SAVANA includes a module, termed evaluate, to compare VCF files. Specifically, the evaluate module compares breakends and reports them as matched when they are within an overlap buffer (100bp by default). The VCF files generated by the germline SV detection algorithms benchmarked were compared to the COLO829 somatic SV truth set VCF. Specifically, we assessed whether breakends in the truth set mapped within 100bp of the breakends reported by the algorithms benchmarked. These results were then used to compute the precision, recall and F-measure for each algorithm. The evaluate module in SAVANA accounts for both breakend format VCFs, where each breakend of an SV has a line in the VCF, and for VCF formats where both breakends are reported in the same line. We used the same criteria to benchmark the performance of SV detection methods using replicates.
Assembly of derivative chromosomes at single-haplotype resolution using SAVANA SVs
For each phase set defined by Whatshap61, SV supporting reads identified by SAVANA were used as input to generate an assembly using wtdbg262 and subsequently polished using Racon63.
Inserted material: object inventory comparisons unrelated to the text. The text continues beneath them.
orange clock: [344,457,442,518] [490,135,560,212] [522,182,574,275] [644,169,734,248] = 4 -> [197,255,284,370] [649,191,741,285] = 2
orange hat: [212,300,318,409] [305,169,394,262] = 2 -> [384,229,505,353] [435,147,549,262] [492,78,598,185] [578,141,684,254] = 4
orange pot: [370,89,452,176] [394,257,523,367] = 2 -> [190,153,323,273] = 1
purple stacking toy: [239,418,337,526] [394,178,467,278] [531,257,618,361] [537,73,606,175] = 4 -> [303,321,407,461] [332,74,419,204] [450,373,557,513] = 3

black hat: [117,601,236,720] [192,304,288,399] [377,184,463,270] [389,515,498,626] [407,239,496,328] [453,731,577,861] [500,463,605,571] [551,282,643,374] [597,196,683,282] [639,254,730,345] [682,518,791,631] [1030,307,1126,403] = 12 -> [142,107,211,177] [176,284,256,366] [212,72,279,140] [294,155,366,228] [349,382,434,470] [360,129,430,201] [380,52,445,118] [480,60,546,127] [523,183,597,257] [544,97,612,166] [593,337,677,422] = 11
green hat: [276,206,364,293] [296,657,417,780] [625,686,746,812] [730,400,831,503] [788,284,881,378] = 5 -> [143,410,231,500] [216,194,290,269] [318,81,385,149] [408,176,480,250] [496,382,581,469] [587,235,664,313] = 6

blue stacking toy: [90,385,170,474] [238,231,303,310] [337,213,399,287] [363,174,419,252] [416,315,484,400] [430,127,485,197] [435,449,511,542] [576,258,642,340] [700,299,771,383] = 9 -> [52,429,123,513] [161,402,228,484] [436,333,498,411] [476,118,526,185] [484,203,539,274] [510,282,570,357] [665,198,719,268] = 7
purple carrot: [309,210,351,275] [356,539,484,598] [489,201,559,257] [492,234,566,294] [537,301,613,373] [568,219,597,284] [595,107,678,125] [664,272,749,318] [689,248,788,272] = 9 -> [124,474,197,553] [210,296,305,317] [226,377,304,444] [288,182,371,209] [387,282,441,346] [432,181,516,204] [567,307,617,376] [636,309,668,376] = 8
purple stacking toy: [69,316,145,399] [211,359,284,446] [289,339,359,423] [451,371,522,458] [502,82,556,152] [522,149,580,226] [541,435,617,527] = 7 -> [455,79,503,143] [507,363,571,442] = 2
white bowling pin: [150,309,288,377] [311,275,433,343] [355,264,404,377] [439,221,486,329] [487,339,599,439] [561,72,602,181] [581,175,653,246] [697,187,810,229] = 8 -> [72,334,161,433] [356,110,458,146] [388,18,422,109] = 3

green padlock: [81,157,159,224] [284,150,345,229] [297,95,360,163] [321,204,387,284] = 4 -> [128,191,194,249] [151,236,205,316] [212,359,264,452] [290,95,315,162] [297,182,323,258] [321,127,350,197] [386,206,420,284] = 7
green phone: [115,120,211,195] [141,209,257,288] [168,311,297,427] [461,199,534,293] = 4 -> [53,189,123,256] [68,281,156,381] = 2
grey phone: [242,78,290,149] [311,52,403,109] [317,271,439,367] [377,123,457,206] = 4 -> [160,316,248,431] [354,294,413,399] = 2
Processing of short-read whole-genome sequencing data
Sequencing reads were mapped to the GRCh38 build of the human reference genome using BWA-MEM64 version 0.7.17-r1188. Aligned reads were processed following the Genome Analysis Toolkit (GATK, version 4.1.8.0) Best Practices workflow to remove duplicates and recalibrate base quality scores65. NGSCheckMate was utilised with default options to verify that sequencing data from tumour-normal pairs were properly matched66. Somatic SVs were detected using GRIDSS66 (v2.12.0, https://github.com/PapenfussLab/gridss), which we ran using default parameter values. B-allele frequency (BAF) information for heterozygous SNP sites was collected using AMBER (v3.5) and read depth ratios for the reference and alternate alleles were computed using COBALT (v1.11). BAF and read depth ratios for heterozygous SNPs were used as input to PURPLE67 (v2.54) to estimate the purity, ploidy, and somatic copy number aberrations of the tumour samples. Microsatellite instability was assessed using PURPLE. AMBER, COBALT, and PURPLE are developed by the Hartwig Medical Foundation and are freely available on GitHub: https://github.com/hartwigmedical/hmftools. The implementation of the WGS data analysis pipeline used in this study is available at: https://github.com/cortes-ciriano-lab/osteosarcoma_evolution.
Statistical analysis and visualisation
All statistical analyses were performed using R version 4.1.3. The level of significance for all statistical analyses was set at 0.05. No statistical method was used to predetermine sample size. Rearrangement and copy number profiles were visualised using the R package ReConPlot68 v0.1. Structural variants were read into R data frames for visualisation purposes using the R package StructuralVariantAnnotation69.